EndSARS: When an Injured Protester is LOAD AND GO (Making Lifesaving Transport Decisions)

Posted on: Wed 21-10-2020

The #EndSARS protest has now taken a violent turn and reports of injuries and deaths abound. As lay rescuers, ts is vital that you as a bystander carry out critical First aid Interventions on scene but also know when to make lifesaving Transport Decisions


If on face value, you determine or feel the injured is in a critical state, he/she must be transported immediately.  


Most treatment interventions can be done during transport. Remember, Even though the patient appears to be stable, if there is a dangerous mechanism of injury or other dangers (such as age, poor general health), consider early transport. “Stable” patients can become unstable quite rapidly


If the injured protester has one of the critical conditions listed below, immediately load the patient into an ambulance and transport rapidly to the nearest appropriate emergency facility. When in doubt, transport early.

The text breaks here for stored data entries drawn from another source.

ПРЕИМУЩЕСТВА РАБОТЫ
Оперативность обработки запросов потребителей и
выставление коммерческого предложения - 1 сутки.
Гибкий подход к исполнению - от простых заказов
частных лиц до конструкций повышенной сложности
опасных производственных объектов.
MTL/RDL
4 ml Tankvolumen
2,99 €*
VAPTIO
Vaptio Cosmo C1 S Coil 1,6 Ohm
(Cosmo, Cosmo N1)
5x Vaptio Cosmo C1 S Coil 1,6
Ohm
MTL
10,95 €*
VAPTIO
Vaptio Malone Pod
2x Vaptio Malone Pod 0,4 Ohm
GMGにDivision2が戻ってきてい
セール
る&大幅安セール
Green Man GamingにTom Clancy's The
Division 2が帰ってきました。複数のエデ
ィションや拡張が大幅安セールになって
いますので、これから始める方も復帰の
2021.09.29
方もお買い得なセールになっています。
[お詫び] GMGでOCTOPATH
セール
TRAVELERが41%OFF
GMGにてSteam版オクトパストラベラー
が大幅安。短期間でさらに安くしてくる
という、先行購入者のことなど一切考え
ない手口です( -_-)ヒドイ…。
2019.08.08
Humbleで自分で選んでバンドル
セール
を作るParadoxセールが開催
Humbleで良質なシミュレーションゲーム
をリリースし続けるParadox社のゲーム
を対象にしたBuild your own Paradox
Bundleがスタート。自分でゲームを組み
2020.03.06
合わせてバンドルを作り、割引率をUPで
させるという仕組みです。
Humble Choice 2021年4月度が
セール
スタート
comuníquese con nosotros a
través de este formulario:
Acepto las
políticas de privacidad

However, the following first aid measures can be done at the scene: control major external bleeding, open and maintain a patent airway (position, sweep, ventilate, seal sucking chest wounds, stabilize flail segments, stabilize penetrating objects). Procedures that are not life saving, such as splinting, bandaging, insertion of IV lines, or even elective endotracheal intubation, must not hold up transport of the critical patient.  


If the injured protester has any of the following, transport immediately:


1) You notice these on the injured


— Altered mental status


— Abnormal breathing


Abnormal bleeding is your first priority! You should be looking for it as you approach the patient. One bystander can attend to that problem as other bystanders address level of consciousness, airway, breathing, and circulation.

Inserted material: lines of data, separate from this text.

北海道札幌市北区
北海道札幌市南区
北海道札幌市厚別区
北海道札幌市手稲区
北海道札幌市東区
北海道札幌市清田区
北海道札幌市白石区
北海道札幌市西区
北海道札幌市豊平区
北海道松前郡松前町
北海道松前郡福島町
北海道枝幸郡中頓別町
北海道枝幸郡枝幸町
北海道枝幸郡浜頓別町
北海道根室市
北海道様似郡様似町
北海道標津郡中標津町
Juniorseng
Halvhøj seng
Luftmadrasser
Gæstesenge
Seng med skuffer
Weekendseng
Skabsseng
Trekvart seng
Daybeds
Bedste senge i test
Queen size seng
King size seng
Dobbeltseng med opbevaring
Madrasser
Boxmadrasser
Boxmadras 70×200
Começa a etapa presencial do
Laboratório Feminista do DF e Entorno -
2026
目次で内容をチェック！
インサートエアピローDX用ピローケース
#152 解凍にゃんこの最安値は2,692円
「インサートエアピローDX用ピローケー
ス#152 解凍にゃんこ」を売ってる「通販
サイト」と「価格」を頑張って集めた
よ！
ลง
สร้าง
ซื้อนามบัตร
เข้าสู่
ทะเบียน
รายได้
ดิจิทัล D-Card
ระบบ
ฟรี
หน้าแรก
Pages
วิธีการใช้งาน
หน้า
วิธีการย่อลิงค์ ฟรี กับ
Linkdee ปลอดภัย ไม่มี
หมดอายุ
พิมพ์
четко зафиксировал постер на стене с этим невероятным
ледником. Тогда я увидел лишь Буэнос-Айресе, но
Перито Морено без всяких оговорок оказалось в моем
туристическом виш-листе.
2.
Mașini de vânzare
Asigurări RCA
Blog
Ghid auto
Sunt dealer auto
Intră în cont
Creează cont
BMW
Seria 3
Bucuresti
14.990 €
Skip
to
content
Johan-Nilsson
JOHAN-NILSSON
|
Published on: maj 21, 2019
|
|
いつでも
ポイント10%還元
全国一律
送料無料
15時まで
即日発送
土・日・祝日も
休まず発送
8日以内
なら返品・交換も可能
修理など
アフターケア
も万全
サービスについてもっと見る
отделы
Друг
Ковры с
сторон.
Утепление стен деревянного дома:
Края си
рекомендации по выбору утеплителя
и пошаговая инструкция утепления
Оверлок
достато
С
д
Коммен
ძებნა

— Uncontrolled bleeding or shock


Please be aware that any of these can rapidly lead to shock:


— Penetrating wounds of the torso


— Abnormal chest observations (open wound or a portion of the rib cage is separated from the rest of the chest wall (flail chest))


— Tender, distended abdomen


— Pelvic pain and restricted mobility. (Pelvic instability)


— Broken bones of the legs (Bilateral femur fractures)


Contacting Medical Direction


When you have a critical patient, it is extremely important to contact medical direction as early as possible. It takes time to get the necessary resources such as the appropriate surgeon and the operating room team in place, and the critical patient may have no time to wait after arrival at the hospital. Always notify the receiving facility of your estimated time of arrival (ETA), the condition of the patient, and any special needs on arrival.